The abstract is quoted below:

In this paper, we use Bayesian Belief Networks (BBNs) to construct a knowledge model for pipe breaks in a water zone. To the authors’ knowledge, this is the first attempt to model drinking water distribution system pipe breaks using BBNs. Development of expert systems such as BBNs for analyzing drinking water distribution system data is not only important for pipe break prediction, but is also a first step in preventing water loss and water quality deterioration through the application of machine learning techniques to facilitate data-based distribution system monitoring and asset management. Due to the difficulties in collecting, preparing, and managing drinking water distribution system data, most pipe break models can be classified as “statistical-physical” or “hypothesis-generating.” We develop the BBN with the hope of contributing to the “hypothesis-generating” class of models, while demonstrating the possibility that BBNs might also be used as “statistical-physical” models.

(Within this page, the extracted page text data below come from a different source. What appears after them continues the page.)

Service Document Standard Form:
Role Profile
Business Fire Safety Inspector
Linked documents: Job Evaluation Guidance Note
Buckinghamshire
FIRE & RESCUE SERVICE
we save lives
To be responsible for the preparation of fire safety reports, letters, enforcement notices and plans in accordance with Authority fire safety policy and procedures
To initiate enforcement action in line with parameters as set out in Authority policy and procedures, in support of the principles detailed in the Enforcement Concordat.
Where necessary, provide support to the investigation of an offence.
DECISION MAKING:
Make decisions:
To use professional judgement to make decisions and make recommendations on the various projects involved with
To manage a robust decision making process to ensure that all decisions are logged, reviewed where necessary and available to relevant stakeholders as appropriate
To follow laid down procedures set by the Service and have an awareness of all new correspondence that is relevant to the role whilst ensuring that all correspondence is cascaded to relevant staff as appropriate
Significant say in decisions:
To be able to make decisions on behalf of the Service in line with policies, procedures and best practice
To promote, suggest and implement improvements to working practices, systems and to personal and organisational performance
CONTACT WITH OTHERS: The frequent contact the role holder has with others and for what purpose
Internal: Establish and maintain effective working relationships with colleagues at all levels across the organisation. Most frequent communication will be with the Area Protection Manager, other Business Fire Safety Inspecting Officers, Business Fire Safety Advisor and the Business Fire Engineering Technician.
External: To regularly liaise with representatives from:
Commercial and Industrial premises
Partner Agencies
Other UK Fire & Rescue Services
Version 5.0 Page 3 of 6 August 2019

Our model is learned from pipe breaks and covariate data from a mid-Atlantic United States (U.S.) drinking water distribution system network. BBN models are learned using a constraint-based method, a score-based method, and a hybrid method. Model evaluation is based on log-likelihood scoring. Sensitivity analysis using mutual information criterion is also reported. While our results indicate general agreement with prior results reported in pipe break modeling studies, they also suggest that it may be difficult to select among model alternatives. This model uncertainty may mean that more research is needed for understanding whether additional pipe break risk factors beyond age, break history, pipe material, and pipe diameter might be important for asset management planning.

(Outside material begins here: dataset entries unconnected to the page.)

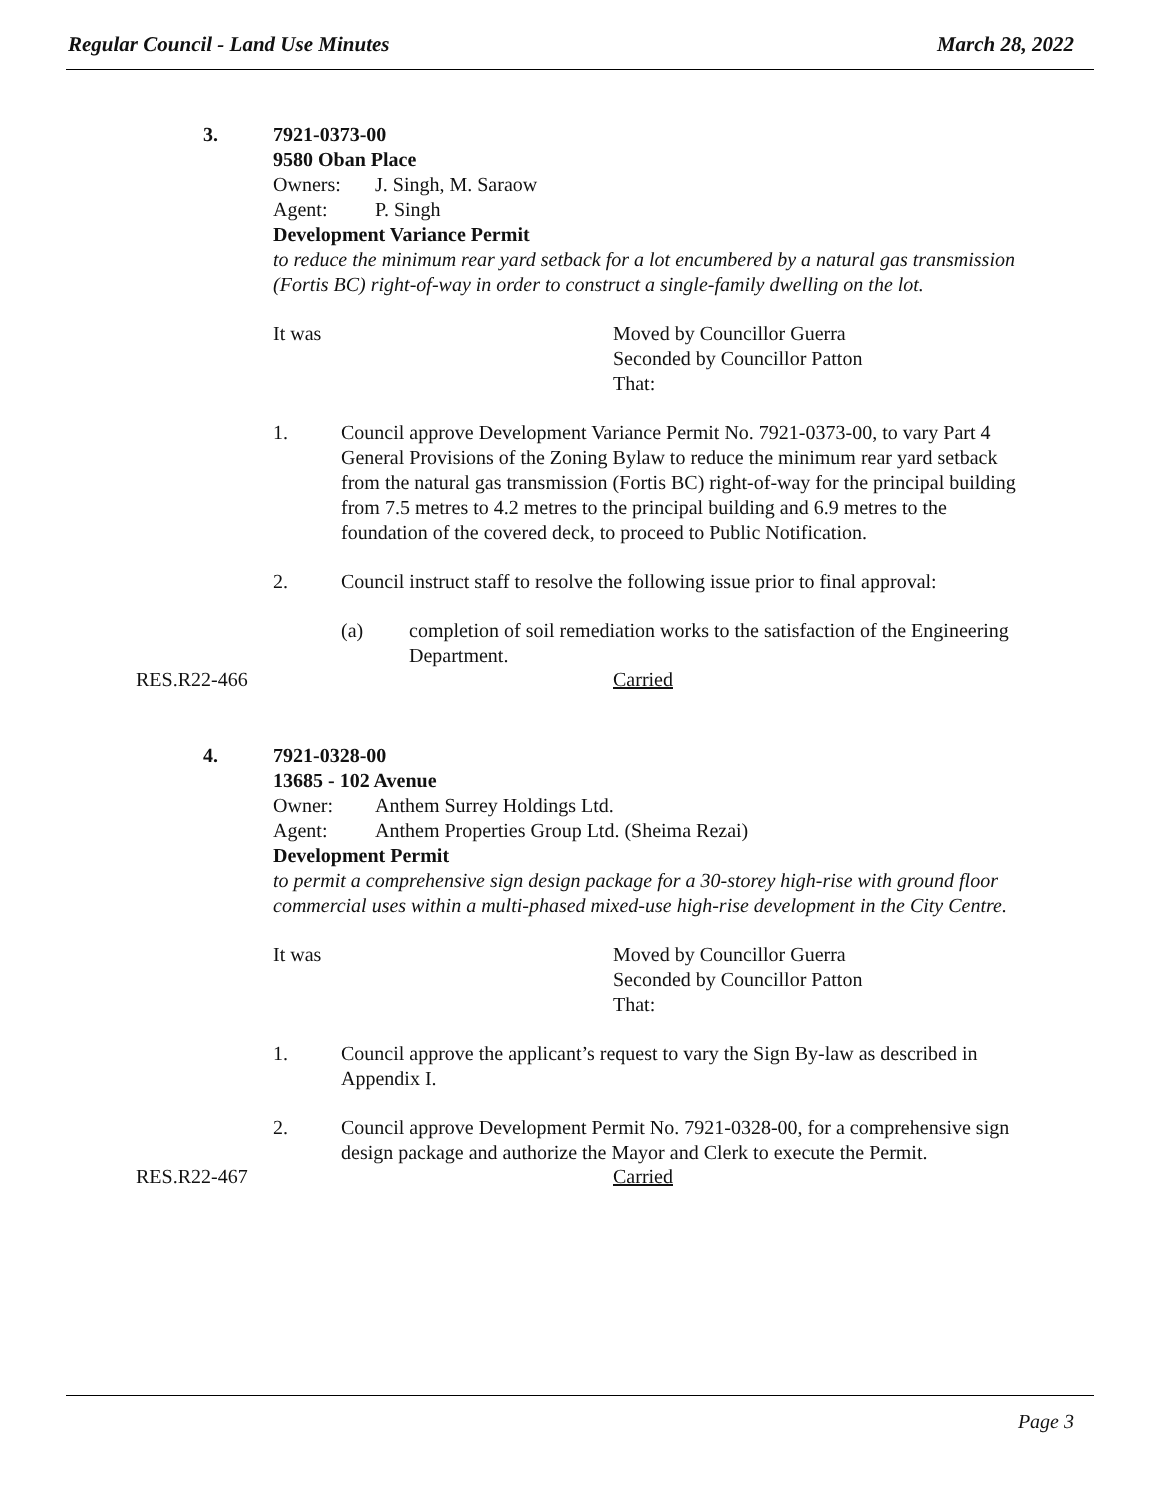Regular Council - Land Use Minutes March 28, 2022
3. 7921-0373-00
9580 Oban Place
Owners: J. Singh, M. Saraow
Agent: P. Singh
Development Variance Permit
to reduce the minimum rear yard setback for a lot encumbered by a natural gas transmission (Fortis BC) right-of-way in order to construct a single-family dwelling on the lot.
It was Moved by Councillor Guerra
Seconded by Councillor Patton
That:
1. Council approve Development Variance Permit No. 7921-0373-00, to vary Part 4 General Provisions of the Zoning Bylaw to reduce the minimum rear yard setback from the natural gas transmission (Fortis BC) right-of-way for the principal building from 7.5 metres to 4.2 metres to the principal building and 6.9 metres to the foundation of the covered deck, to proceed to Public Notification.
2. Council instruct staff to resolve the following issue prior to final approval:
(a) completion of soil remediation works to the satisfaction of the Engineering Department.
RES.R22-466 Carried
4. 7921-0328-00
13685 - 102 Avenue
Owner: Anthem Surrey Holdings Ltd.
Agent: Anthem Properties Group Ltd. (Sheima Rezai)
Development Permit
to permit a comprehensive sign design package for a 30-storey high-rise with ground floor commercial uses within a multi-phased mixed-use high-rise development in the City Centre.
It was Moved by Councillor Guerra
Seconded by Councillor Patton
That:
1. Council approve the applicant’s request to vary the Sign By-law as described in Appendix I.
2. Council approve Development Permit No. 7921-0328-00, for a comprehensive sign design package and authorize the Mayor and Clerk to execute the Permit.
RES.R22-467 Carried
Page 3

Today, Dr. Francis is giving a talk titled "Two Studies in Using Graphical Model for Infrastructure Risk Models" discussing some recent peer-reviewed conference papers given at ICVRAM and PSAM11/ESREL12.  The abstract for today's talk is:

In this talk, I will discuss the use of Bayesian Belief Networks (BBNs) and Classification and Regression Trees (CART) for infrastructure risk modeling.  In the first case study, we focus on supporting risk models used to quantify economic risk due to damage to building stock attributable to hurricanes. The increasingly complex interaction between natural hazards and human activities requires more accurate data to describe the regional exposure to potential loss from physical damage to buildings and infrastructure. While databases contain information on the distribution and features of the building stock, infrastructure, transportation, etc., it is not unusual that portions of the information are missing from the available databases. Missing or low quality data compromise the validity of regional loss projections. Consequently, this paper uses Bayesian Belief Networks and Classification and Regression Trees to populate the missing information inside a database based on the structure of the available data. In the second case study, we use Bayesian Belief Networks (BBNs) to construct a knowledge model for pipe breaks in a water zone.  BBN modeling is a critical step towards real-time distribution system management.  Development of expert systems for analyzing real-time data is not only important for pipe break prediction, but is also a first step in preventing water loss and water quality deterioration through the application of machine learning techniques to facilitate real-time distribution system monitoring and management.  Our model is based on pipe breaks and covariate data from a mid-Atlantic United States (U.S.) drinking water distribution system network. The expert model is learned using a conditional independence test method, a score-based method, and a hybrid method, then subjected to 10-fold cross validation based on log-likelihood scores.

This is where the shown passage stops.